Exercise
Your answer is the lines below, exactly, from the one that contains "Le projet est" through the one that contains "Ciekawostki", both included.
====
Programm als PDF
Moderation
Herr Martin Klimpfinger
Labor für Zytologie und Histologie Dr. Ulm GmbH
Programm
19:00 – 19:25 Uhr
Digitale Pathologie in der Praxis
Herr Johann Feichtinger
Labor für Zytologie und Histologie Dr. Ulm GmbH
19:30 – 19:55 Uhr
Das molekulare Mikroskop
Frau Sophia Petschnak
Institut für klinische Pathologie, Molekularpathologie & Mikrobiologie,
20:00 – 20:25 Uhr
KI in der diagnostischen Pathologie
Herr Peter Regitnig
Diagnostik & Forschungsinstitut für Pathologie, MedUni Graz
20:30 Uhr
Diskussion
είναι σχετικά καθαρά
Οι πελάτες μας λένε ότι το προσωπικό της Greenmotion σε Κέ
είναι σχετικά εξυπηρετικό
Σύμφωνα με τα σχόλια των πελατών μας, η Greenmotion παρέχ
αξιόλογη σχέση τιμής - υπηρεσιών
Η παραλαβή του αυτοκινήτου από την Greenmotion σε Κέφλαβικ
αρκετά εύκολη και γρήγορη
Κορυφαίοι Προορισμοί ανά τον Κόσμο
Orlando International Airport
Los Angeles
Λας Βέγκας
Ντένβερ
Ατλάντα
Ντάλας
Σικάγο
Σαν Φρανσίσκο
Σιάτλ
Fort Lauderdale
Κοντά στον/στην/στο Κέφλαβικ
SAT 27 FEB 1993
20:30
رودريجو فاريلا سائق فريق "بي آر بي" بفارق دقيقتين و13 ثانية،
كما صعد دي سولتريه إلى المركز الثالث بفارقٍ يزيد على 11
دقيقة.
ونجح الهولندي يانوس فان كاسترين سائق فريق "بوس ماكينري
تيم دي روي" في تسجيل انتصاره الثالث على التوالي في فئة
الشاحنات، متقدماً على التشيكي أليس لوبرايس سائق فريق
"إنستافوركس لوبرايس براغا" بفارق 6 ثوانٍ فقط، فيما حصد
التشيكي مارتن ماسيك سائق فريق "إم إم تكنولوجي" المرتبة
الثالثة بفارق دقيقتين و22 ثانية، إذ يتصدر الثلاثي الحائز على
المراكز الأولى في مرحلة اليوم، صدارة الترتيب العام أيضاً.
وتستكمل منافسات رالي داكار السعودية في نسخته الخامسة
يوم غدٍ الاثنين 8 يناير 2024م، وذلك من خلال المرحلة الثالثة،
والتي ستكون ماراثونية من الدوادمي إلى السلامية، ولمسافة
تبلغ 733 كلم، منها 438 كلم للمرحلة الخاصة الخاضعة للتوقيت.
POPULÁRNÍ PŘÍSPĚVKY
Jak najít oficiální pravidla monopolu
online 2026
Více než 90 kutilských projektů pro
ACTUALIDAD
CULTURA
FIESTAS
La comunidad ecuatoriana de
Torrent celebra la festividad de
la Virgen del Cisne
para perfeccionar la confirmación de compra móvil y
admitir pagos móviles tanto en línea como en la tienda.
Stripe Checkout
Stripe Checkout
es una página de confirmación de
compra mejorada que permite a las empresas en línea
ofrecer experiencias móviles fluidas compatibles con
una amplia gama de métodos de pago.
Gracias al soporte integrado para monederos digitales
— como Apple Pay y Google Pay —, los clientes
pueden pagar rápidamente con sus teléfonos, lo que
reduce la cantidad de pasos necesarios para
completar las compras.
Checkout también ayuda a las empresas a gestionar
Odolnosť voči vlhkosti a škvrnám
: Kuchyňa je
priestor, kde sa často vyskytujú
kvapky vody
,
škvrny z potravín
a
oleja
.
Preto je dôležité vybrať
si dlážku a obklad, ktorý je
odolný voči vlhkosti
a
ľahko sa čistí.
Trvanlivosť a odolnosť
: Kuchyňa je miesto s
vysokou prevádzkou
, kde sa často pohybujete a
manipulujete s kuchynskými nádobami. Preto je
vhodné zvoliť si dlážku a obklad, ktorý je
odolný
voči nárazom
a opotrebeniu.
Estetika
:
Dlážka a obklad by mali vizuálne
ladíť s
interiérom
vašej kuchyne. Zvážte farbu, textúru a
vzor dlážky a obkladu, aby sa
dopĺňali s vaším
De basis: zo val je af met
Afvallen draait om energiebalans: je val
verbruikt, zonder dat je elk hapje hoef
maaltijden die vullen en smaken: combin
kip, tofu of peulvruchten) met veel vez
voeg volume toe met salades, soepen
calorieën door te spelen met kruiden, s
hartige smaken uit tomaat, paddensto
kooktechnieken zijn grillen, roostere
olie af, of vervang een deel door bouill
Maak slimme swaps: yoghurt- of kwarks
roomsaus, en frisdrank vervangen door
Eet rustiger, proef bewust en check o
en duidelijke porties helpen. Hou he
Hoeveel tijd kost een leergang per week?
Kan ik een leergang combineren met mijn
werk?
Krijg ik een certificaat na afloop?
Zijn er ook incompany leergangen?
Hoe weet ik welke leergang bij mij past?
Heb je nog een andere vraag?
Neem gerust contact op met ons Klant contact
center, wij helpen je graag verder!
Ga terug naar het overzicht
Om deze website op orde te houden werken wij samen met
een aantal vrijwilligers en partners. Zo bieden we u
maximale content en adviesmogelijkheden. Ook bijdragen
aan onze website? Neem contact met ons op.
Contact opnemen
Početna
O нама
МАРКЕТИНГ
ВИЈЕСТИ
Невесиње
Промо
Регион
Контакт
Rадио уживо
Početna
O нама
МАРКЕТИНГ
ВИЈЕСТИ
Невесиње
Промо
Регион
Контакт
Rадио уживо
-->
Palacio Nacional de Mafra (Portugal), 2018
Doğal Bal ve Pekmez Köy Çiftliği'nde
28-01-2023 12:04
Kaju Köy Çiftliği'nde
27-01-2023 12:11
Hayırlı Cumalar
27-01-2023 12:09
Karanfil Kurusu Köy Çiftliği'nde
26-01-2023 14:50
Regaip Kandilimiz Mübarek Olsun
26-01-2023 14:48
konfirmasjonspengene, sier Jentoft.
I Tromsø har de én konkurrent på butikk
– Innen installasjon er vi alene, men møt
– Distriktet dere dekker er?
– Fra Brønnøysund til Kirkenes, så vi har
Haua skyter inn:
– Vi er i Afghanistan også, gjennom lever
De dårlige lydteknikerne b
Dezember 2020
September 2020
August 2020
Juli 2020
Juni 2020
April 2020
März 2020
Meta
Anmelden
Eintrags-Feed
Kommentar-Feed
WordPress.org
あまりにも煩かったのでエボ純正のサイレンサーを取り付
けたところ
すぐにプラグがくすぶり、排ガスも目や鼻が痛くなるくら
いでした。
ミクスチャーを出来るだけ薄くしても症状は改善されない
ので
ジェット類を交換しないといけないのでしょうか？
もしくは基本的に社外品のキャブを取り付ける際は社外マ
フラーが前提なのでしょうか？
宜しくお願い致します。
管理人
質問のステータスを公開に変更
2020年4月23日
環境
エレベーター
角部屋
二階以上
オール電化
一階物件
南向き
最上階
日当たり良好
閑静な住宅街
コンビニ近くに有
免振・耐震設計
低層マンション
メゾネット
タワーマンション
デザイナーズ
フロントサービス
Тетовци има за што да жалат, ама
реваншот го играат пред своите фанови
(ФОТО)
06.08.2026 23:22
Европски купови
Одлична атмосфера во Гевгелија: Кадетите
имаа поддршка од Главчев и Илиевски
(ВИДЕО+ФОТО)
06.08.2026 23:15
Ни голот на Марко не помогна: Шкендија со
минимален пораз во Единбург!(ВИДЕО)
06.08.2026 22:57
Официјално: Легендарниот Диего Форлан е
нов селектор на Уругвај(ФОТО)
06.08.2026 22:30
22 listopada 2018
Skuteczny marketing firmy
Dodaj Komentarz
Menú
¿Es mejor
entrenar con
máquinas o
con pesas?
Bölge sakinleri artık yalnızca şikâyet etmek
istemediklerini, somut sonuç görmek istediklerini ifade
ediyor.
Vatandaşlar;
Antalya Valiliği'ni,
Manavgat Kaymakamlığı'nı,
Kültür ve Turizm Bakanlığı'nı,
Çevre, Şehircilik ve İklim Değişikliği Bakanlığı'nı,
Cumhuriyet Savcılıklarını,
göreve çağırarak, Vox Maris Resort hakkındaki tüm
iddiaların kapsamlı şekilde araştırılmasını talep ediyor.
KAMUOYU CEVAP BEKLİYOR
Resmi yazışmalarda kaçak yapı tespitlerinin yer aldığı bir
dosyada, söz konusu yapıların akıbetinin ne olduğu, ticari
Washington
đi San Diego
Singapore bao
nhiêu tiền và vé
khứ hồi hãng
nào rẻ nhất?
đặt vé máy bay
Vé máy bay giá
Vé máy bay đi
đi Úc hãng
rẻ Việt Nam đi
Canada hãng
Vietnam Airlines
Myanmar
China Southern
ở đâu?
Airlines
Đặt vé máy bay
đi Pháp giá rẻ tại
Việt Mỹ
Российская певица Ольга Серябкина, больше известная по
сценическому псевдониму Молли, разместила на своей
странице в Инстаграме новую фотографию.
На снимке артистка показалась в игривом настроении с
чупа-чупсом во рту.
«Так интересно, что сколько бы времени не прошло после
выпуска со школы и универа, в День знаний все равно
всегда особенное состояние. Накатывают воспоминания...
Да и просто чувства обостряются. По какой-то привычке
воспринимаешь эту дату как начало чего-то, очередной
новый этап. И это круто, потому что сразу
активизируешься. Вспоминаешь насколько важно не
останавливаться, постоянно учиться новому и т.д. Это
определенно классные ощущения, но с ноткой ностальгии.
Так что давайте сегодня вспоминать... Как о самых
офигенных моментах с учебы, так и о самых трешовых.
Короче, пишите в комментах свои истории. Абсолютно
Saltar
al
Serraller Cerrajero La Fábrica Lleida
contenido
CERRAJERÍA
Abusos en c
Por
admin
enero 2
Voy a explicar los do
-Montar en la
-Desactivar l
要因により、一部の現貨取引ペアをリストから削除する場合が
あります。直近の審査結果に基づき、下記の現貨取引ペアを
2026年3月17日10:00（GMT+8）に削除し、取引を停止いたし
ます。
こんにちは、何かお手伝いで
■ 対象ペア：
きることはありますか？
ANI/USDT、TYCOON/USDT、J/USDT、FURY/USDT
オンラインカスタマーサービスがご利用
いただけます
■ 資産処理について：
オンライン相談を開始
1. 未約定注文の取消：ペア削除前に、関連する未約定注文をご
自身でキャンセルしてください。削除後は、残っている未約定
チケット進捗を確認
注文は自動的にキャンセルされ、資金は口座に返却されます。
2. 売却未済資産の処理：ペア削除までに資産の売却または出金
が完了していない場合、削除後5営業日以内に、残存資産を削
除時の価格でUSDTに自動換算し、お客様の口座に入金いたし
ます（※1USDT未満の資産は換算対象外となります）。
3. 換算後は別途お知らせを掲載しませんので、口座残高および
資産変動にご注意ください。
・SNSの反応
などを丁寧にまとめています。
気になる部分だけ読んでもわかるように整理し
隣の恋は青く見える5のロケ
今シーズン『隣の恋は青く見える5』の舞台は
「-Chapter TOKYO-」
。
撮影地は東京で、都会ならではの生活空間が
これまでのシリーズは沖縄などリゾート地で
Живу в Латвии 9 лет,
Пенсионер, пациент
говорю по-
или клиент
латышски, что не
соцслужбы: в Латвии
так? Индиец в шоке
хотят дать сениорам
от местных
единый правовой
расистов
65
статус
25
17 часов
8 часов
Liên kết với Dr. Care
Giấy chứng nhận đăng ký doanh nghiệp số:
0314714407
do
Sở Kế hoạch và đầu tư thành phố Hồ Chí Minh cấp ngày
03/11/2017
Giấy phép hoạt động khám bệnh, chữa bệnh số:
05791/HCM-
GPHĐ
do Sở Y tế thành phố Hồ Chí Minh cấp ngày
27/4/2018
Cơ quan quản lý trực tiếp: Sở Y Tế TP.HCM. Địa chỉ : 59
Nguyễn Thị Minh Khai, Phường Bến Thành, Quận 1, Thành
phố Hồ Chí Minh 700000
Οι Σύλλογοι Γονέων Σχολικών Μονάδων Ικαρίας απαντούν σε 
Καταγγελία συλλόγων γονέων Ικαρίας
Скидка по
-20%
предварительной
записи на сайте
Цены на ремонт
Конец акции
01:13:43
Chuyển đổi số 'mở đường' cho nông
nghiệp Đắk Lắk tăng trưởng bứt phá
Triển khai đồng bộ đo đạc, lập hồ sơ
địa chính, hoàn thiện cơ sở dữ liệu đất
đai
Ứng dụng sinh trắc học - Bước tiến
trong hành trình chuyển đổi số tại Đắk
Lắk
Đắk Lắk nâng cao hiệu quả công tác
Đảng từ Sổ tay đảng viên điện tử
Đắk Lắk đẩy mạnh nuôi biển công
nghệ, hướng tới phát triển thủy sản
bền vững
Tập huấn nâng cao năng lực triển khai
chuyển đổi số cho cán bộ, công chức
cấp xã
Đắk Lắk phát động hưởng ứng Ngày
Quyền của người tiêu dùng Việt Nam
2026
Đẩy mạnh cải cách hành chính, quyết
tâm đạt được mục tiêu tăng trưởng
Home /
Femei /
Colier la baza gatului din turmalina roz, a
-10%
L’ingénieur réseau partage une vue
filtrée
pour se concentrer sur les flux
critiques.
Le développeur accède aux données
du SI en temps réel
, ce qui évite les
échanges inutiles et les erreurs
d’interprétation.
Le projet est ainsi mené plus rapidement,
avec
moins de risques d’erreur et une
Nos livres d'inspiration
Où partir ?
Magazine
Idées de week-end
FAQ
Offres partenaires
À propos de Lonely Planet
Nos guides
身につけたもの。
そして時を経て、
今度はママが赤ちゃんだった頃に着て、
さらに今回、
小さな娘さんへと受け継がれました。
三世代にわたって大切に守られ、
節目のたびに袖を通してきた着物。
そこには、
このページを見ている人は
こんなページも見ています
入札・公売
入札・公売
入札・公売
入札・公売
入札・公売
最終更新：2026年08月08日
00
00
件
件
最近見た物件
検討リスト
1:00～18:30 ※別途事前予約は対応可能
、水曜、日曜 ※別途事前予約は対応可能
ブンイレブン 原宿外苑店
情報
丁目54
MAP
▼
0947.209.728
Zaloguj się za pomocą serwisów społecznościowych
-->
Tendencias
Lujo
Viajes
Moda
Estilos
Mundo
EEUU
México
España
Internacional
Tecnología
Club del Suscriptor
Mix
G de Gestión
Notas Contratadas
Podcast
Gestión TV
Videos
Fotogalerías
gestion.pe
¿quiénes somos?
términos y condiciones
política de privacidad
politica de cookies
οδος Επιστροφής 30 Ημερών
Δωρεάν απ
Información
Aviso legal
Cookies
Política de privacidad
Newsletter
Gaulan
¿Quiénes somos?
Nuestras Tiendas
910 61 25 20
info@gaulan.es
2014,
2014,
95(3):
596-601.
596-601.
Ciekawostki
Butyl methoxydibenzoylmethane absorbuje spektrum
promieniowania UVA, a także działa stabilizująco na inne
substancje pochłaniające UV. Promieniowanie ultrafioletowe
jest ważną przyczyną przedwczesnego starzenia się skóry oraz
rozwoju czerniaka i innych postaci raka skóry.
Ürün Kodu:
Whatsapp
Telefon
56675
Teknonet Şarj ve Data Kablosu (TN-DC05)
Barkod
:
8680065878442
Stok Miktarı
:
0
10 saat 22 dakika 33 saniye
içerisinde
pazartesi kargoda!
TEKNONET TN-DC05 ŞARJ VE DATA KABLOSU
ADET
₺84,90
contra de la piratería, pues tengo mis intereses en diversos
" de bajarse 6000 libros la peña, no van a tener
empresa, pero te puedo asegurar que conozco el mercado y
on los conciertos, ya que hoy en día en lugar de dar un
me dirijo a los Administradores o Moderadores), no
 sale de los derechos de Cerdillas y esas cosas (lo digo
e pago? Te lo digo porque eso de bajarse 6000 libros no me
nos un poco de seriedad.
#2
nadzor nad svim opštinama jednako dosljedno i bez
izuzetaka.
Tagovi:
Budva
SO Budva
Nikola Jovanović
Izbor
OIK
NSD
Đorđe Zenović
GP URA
====
Task answer
Le projet est ainsi mené plus rapidement,
avec
moins de risques d’erreur et une
Nos livres d'inspiration
Où partir ?
Magazine
Idées de week-end
FAQ
Offres partenaires
À propos de Lonely Planet
Nos guides
身につけたもの。
そして時を経て、
今度はママが赤ちゃんだった頃に着て、
さらに今回、
小さな娘さんへと受け継がれました。
三世代にわたって大切に守られ、
節目のたびに袖を通してきた着物。
そこには、
このページを見ている人は
こんなページも見ています
入札・公売
入札・公売
入札・公売
入札・公売
入札・公売
最終更新：2026年08月08日
00
00
件
件
最近見た物件
検討リスト
1:00～18:30 ※別途事前予約は対応可能
、水曜、日曜 ※別途事前予約は対応可能
ブンイレブン 原宿外苑店
情報
丁目54
MAP
▼
0947.209.728
Zaloguj się za pomocą serwisów społecznościowych
-->
Tendencias
Lujo
Viajes
Moda
Estilos
Mundo
EEUU
México
España
Internacional
Tecnología
Club del Suscriptor
Mix
G de Gestión
Notas Contratadas
Podcast
Gestión TV
Videos
Fotogalerías
gestion.pe
¿quiénes somos?
términos y condiciones
política de privacidad
politica de cookies
οδος Επιστροφής 30 Ημερών
Δωρεάν απ
Información
Aviso legal
Cookies
Política de privacidad
Newsletter
Gaulan
¿Quiénes somos?
Nuestras Tiendas
910 61 25 20
info@gaulan.es
2014,
2014,
95(3):
596-601.
596-601.
Ciekawostki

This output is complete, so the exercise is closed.